Mark Gurman at Bloomberg reports that iOS 12 will be code-named Peace and will be something of a return to Apple’s roots after years of operating at a breakneck annual pace. Gurman reports that Apple plans on focusing on a fewer big features at the outset of major iOS releases, spreading out new features over smaller updates throughout the year, rather than miss deadlines or ship subpar products.
A tough sell
But if the big focus on iOS 12 is security and stability, it will be a tough sell. Users are accustomed to seeing major front-facing features in each yearly iOS update, and performance and stability aren’t as sexy as Live Photos or a sleek new home screen. So-called maintenance releases aren’t uncommon with macOS, and it might be time for Apple to take a step back and bring iOS back up to speed.
According to Business Insider, the iOS shift “will also affect this year’s update to Mac computer software, but to a lesser degree,” though watchOS and tvOS “won’t be affected.”

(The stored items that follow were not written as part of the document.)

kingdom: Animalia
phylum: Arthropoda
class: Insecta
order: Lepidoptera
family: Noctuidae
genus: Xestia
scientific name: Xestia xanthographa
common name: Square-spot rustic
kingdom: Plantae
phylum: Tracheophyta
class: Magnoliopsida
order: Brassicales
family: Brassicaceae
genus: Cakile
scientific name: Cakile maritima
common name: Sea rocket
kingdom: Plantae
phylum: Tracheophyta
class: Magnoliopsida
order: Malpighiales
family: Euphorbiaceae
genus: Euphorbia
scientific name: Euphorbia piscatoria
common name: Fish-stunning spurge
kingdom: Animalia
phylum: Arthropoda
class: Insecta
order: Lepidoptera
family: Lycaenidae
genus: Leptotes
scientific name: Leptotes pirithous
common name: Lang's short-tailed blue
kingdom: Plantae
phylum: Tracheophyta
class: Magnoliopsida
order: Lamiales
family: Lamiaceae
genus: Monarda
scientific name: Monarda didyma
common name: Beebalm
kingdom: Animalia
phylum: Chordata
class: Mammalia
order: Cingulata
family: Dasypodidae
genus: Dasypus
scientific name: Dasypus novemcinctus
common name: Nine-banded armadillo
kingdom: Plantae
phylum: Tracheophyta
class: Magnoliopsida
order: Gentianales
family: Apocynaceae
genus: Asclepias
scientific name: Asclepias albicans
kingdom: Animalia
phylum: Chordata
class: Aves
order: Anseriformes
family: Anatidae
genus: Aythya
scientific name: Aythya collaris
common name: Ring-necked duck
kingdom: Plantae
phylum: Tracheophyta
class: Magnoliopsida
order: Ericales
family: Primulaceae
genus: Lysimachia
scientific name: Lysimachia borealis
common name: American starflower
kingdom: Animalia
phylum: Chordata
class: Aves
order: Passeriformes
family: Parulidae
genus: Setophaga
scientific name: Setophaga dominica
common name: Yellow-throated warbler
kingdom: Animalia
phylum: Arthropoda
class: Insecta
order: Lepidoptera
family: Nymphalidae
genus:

Axios says Apple is “prioritizing work to make iPhones more responsive and less prone to cause customer support issues,” which would be a big win for current, past, and future iPhones. Features are nice and all, but ultimately speed and reliability are what make a phone great, and if Apple needs to take a year off to focus on the things that matter, we’re all for it.
When will iOS 12 be released?
Apple hasn’t yet announced the release date for iOS 12, but we’ve seen nothing to suggest that it will stray from it’s usual release schedule, which looks like this:
- First announce the new version of iOS, and most of its key new features, at WWDC which is usually held in June.
- Begin releasing several waves of beta tests, beginning with developer betas right around WWDC and public betas a few weeks later.
- Final iOS release in the fall, usually in September, just before the release of this year’s new iPhone models.
How can I get iOS 12?
Right now, you can’t get iOS 12.
Apple is expected to make beta versions available just after WWDC this summer. Once that happens, you’ll have two avenues to get it: as a developer, or as a part of the public beta.
If you’re a developer, you can get the developer releases from the Apple Developer site.
If you’re a regular user and want to join the beta test, you’ll need to head to beta.apple.com on the device you want to run the beta on. You can enroll there, and download a special profile that will allow your device to download the beta releases. After that, new beta releases will be delivered just as regular iOS updates are: you’ll get a notification when one is ready, and can check manually by going to Settings > General > Software Update.